Top of GIVEN ENTRIES
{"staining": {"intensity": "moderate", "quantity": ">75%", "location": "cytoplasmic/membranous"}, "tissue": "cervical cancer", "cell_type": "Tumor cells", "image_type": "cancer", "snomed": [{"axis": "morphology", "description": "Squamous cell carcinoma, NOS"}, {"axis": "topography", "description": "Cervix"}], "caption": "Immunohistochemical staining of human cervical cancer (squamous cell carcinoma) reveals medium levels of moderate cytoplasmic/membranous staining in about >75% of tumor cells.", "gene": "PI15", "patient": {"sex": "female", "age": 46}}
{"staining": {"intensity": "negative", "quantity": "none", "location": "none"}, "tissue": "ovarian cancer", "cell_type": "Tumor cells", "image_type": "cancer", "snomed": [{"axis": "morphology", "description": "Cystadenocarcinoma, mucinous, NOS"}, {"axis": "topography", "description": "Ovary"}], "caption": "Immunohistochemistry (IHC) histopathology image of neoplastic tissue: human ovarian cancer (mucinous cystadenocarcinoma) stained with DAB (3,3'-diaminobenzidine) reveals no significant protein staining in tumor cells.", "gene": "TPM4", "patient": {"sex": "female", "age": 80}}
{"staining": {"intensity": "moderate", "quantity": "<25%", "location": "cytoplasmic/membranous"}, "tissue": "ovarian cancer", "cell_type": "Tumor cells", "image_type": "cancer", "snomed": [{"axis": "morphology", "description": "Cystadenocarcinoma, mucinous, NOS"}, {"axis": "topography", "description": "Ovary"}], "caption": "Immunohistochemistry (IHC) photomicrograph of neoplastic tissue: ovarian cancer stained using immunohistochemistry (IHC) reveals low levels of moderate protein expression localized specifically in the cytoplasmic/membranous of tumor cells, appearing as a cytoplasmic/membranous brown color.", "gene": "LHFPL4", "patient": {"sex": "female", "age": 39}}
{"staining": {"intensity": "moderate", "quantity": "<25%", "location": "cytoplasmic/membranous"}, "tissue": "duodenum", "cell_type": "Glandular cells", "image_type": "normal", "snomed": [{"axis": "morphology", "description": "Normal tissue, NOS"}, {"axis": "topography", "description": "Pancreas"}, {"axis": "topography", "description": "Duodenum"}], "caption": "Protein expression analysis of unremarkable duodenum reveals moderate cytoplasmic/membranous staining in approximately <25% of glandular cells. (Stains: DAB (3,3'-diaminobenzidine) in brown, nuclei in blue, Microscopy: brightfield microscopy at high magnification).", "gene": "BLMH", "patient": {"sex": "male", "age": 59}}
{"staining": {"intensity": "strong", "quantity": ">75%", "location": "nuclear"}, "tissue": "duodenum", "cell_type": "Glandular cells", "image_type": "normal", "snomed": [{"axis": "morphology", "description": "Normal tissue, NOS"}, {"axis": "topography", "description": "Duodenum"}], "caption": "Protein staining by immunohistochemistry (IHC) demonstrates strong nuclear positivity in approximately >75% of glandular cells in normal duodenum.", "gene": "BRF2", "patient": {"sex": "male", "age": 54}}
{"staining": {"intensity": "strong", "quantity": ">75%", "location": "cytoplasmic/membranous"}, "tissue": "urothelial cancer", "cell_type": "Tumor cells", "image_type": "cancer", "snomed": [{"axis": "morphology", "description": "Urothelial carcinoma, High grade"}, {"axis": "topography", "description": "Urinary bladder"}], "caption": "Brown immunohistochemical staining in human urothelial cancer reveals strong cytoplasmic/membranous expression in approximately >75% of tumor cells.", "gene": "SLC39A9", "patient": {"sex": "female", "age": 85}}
Bottom of GIVEN ENTRIES
Where does the word "Normal" occur in the records? Return every line that holds it.

{"staining": {"intensity": "moderate", "quantity": "<25%", "location": "cytoplasmic/membranous"}, "tissue": "duodenum", "cell_type": "Glandular cells", "image_type": "normal", "snomed": [{"axis": "morphology", "description": "Normal tissue, NOS"}, {"axis": "topography", "description": "Pancreas"}, {"axis": "topography", "description": "Duodenum"}], "caption": "Protein expression analysis of unremarkable duodenum reveals moderate cytoplasmic/membranous staining in approximately <25% of glandular cells. (Stains: DAB (3,3'-diaminobenzidine) in brown, nuclei in blue, Microscopy: brightfield microscopy at high magnification).", "gene": "BLMH", "patient": {"sex": "male", "age": 59}}
{"staining": {"intensity": "strong", "quantity": ">75%", "location": "nuclear"}, "tissue": "duodenum", "cell_type": "Glandular cells", "image_type": "normal", "snomed": [{"axis": "morphology", "description": "Normal tissue, NOS"}, {"axis": "topography", "description": "Duodenum"}], "caption": "Protein staining by immunohistochemistry (IHC) demonstrates strong nuclear positivity in approximately >75% of glandular cells in normal duodenum.", "gene": "BRF2", "patient": {"sex": "male", "age": 54}}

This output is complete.